The Ascend NPU uses a multi-level memory hierarchy: global memory (GM) has large capacity but high access latency, while on-chip memory (e.g., L1, UB) has lower latency but limited capacity. To leverage on-chip memory bandwidth and reduce global memory traffic:

- **Maximize on-chip memory utilization**: Through large-scale operator fusion, multiple ops are merged into the same kernel, so intermediate results are reused in on-chip buffers and GM read/write counts are reduced.
- **Satisfy hardware access constraints**: On-chip memory (e.g., UB) access must meet hardware requirements; for example, **UB access requires 32-byte alignment** (stride-align).

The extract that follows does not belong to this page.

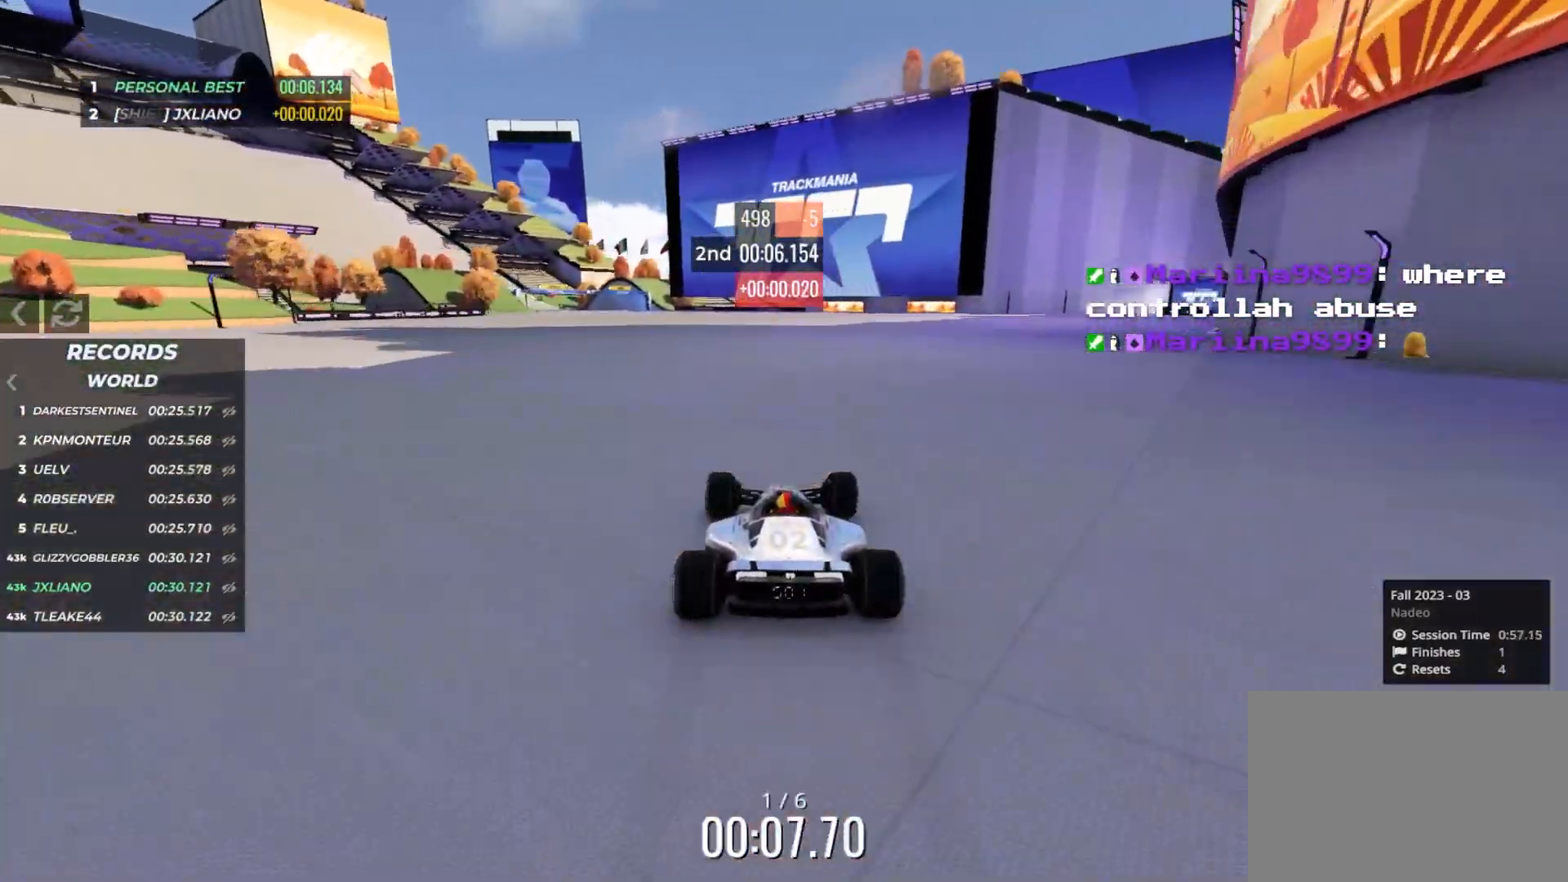
{"keys": ["left", "up"], "events": [[133, "left", "down"], [350, "left", "up"], [417, "left", "down"]]}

Otherwise, misaligned access can cause runtime errors or performance degradation.
- **Fit Tiling and loop structure**: When generating Tiling and loop nests, stride/size/tile alignment constraints must be respected so that the resulting kernel complies with hardware specifications.

AutoSchedule is designed around these hardware characteristics: it uses automated scheduling and Tiling strategies to maximize on-chip memory utilization while preserving legality.

### Algorithm Principle

The core algorithm centers on **large-scale operator fusion + dimension-mapping-driven loop generation + Transform Dialect fusion execution**:

1. **Dimension Analyzer axis mapping**
   - `DimensionAnalyzer` analyzes the axis mapping of each op in the kernel relative to the anchor (`getCommonAxis`, `getNormalizedInterchange`, etc.).
   - It establishes the correspondence between tensor dimensions and anchor dimensions, supporting broadcast, reduce, transpose, and other patterns.
   - This provides dimension-level information for subsequent Tiling and loop construction.

2. **Loop generation and op fusion**
   - Based on the axis mapping, a unified loop structure is generated for the fusion graph, and ops are fused into the same loop via MLIR Transform Dialect primitives such as `fuseIntoContaining`, `fuseLoops`, and `coalesceLoops`.
   - During fusion, hardware constraints are explicitly enforced: stride-align (32-byte alignment), size-align, tile-align, etc., so the generated IR meets Ascend NPU memory access rules.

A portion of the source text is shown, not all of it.